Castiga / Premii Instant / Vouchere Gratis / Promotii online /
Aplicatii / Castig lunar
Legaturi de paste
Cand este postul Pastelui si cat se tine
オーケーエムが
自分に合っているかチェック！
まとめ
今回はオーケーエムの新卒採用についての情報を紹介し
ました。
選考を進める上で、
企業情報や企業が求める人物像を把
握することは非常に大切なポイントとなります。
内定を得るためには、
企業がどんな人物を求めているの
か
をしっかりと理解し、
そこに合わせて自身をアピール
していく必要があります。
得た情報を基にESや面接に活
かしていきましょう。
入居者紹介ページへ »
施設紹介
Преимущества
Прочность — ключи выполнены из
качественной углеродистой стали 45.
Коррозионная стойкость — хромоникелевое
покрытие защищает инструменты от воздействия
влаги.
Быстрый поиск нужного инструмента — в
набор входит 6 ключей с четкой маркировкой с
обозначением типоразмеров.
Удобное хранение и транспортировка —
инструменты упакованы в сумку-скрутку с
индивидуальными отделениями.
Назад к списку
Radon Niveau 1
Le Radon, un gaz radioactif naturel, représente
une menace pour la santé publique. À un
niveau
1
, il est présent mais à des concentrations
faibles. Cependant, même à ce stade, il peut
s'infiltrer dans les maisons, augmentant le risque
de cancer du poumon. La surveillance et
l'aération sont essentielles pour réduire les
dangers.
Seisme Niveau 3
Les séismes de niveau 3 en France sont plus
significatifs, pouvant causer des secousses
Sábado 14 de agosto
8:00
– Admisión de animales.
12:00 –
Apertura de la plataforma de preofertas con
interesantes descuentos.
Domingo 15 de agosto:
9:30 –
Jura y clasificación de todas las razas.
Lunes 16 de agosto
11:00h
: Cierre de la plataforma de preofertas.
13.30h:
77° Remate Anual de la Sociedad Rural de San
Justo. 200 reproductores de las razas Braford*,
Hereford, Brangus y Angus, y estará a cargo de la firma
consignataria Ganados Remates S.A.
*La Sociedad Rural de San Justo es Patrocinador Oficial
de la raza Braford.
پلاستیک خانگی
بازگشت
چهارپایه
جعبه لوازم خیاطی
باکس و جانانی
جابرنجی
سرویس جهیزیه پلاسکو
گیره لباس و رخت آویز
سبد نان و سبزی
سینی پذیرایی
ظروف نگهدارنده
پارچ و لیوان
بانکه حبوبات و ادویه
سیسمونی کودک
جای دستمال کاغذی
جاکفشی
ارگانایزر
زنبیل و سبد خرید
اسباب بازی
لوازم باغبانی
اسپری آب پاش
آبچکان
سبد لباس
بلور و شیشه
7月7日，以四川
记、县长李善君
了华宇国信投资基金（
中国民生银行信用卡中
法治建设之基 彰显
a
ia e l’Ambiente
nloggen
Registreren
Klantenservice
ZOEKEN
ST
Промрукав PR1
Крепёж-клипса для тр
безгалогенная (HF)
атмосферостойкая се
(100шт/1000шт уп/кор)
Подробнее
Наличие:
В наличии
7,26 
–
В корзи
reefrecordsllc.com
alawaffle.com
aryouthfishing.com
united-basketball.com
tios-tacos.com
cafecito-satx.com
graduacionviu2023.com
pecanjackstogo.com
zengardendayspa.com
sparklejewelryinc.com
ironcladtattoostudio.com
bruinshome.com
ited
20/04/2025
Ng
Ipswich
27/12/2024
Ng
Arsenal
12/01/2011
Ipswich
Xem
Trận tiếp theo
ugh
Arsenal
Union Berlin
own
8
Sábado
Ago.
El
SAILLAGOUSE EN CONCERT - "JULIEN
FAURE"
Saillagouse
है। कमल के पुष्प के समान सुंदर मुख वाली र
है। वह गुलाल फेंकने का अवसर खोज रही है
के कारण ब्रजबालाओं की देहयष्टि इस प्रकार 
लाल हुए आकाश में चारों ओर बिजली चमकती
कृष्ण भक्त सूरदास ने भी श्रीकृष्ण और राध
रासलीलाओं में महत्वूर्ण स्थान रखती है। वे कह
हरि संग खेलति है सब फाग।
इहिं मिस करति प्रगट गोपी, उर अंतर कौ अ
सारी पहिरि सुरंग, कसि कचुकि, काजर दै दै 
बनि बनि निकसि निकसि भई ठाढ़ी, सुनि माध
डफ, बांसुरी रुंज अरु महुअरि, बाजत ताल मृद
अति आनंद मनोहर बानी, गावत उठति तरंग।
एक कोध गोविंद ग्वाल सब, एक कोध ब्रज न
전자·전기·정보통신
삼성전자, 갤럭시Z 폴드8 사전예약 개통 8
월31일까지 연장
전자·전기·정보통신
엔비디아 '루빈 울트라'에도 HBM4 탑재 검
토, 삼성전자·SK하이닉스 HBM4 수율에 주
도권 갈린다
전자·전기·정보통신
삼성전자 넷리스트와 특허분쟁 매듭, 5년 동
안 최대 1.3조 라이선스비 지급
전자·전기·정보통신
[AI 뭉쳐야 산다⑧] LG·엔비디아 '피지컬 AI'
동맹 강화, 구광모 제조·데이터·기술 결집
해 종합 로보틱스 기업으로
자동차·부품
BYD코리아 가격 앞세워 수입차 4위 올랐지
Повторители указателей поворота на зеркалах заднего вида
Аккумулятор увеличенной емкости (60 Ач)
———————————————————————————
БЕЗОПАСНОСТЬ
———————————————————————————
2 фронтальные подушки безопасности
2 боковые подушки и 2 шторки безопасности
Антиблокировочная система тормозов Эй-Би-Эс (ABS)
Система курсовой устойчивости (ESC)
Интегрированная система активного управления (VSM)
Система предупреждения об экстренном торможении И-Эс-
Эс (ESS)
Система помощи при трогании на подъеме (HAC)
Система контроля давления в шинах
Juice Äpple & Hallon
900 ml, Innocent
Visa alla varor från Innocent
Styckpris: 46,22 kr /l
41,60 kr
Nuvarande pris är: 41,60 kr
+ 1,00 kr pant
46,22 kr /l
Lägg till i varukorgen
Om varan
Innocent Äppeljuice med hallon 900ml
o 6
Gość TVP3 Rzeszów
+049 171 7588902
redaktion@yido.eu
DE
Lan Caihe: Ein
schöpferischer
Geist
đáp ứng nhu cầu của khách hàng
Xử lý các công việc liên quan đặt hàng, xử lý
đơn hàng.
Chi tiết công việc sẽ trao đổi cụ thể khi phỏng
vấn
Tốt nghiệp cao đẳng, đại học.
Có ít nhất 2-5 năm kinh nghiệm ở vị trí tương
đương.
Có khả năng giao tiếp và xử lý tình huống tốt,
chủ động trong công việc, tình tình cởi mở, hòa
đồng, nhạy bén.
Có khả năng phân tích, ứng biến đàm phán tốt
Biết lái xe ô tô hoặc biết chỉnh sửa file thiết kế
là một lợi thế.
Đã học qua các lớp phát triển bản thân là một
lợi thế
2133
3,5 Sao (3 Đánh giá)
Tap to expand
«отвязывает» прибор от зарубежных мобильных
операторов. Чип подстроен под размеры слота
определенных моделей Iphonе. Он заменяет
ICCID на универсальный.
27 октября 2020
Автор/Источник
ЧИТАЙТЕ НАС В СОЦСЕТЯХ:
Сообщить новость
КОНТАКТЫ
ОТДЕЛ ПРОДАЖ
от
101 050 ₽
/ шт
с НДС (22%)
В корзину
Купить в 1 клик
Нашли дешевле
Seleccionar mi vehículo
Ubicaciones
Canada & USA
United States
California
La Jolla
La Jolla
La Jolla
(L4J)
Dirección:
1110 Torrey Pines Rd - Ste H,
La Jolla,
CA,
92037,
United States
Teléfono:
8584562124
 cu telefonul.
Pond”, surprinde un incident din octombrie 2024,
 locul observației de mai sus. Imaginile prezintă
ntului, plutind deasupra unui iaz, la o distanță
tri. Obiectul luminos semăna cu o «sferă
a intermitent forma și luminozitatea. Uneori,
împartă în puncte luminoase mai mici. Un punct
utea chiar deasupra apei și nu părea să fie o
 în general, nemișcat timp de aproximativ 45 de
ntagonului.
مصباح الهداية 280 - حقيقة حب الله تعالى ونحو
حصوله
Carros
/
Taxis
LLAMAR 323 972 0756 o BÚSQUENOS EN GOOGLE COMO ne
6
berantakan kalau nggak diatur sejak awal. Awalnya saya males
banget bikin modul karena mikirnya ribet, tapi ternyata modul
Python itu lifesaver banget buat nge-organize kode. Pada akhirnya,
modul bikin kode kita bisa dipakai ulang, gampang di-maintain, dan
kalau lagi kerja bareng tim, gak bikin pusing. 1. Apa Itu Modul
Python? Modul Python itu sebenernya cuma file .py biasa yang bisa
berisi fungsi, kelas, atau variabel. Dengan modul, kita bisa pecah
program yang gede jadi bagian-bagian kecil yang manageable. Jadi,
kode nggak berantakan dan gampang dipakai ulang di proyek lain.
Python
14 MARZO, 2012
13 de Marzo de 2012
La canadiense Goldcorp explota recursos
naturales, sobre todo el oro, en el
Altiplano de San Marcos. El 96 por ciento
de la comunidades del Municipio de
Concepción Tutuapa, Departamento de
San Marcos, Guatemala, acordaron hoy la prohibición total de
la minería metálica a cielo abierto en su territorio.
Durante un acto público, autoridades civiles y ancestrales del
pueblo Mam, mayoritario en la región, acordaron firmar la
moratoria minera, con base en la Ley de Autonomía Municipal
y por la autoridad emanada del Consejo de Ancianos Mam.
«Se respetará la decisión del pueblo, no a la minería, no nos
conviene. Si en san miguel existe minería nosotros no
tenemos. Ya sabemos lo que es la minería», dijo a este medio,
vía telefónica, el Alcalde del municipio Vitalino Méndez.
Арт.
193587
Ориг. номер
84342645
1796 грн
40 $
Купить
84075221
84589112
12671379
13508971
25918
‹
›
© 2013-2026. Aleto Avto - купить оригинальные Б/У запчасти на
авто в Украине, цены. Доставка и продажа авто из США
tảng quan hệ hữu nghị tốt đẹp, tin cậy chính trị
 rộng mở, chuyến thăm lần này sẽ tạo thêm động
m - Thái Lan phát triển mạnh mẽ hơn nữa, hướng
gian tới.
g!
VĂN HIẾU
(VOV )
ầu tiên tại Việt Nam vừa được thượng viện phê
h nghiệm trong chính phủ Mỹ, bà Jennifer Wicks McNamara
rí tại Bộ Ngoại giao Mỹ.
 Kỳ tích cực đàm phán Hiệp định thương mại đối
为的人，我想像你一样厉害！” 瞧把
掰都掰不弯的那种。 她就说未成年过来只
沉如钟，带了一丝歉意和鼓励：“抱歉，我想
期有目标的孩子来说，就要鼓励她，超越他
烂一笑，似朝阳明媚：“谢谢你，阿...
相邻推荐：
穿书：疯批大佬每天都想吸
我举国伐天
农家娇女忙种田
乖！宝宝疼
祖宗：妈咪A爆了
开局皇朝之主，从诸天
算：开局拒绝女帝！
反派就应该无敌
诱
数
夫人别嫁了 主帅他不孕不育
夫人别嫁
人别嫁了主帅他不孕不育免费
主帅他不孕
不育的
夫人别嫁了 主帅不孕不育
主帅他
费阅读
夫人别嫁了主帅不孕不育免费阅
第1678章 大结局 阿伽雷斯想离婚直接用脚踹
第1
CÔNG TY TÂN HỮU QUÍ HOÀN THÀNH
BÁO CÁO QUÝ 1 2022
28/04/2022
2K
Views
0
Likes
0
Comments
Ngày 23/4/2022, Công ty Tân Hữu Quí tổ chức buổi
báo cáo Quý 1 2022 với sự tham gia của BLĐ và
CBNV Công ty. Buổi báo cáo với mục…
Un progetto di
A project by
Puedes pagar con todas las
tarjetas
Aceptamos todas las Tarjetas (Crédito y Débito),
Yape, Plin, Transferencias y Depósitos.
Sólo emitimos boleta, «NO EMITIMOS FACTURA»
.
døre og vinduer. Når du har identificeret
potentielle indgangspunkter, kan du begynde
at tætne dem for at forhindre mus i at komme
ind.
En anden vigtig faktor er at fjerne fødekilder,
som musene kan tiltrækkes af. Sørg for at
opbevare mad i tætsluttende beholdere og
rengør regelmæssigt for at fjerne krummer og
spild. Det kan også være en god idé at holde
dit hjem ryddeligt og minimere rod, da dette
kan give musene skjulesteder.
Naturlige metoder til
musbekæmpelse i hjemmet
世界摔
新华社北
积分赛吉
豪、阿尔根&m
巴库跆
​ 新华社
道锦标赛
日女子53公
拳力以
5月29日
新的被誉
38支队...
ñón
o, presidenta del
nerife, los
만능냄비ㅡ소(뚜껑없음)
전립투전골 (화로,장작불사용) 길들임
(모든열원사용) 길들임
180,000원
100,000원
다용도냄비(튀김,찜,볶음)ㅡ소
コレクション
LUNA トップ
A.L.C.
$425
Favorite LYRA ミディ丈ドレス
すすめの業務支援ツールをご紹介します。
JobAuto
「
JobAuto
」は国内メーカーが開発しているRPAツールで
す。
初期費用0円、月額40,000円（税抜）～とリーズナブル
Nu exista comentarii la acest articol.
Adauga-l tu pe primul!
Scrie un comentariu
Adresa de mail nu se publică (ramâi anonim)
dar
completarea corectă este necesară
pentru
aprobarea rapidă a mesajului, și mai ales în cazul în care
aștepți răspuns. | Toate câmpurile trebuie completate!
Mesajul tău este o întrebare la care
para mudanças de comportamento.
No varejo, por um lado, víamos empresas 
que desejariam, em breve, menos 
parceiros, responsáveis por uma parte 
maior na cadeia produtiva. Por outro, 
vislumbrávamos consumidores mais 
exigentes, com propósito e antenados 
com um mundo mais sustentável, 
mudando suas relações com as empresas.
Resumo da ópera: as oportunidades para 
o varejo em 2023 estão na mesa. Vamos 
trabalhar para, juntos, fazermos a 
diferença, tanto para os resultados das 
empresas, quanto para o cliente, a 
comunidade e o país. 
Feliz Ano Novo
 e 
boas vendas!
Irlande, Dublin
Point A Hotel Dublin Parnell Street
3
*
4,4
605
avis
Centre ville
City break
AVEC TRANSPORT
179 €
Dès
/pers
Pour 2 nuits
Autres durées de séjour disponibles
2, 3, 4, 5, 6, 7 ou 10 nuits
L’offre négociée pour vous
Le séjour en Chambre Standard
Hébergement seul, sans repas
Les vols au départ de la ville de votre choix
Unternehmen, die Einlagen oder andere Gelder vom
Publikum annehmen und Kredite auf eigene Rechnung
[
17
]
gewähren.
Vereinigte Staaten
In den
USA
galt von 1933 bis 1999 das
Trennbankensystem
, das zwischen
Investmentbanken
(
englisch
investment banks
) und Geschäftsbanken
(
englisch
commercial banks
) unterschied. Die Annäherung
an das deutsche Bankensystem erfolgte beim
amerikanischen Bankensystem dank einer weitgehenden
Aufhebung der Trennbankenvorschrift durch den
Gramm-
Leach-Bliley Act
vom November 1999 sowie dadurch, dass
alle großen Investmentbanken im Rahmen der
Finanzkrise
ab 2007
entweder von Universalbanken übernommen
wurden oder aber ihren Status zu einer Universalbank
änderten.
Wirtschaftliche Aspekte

• WHAT YOU SHOULD DO
Take each line in the listing that has the word "fjerne" and copy it.

• EXERCISE RESULT
En anden vigtig faktor er at fjerne fødekilder,
rengør regelmæssigt for at fjerne krummer og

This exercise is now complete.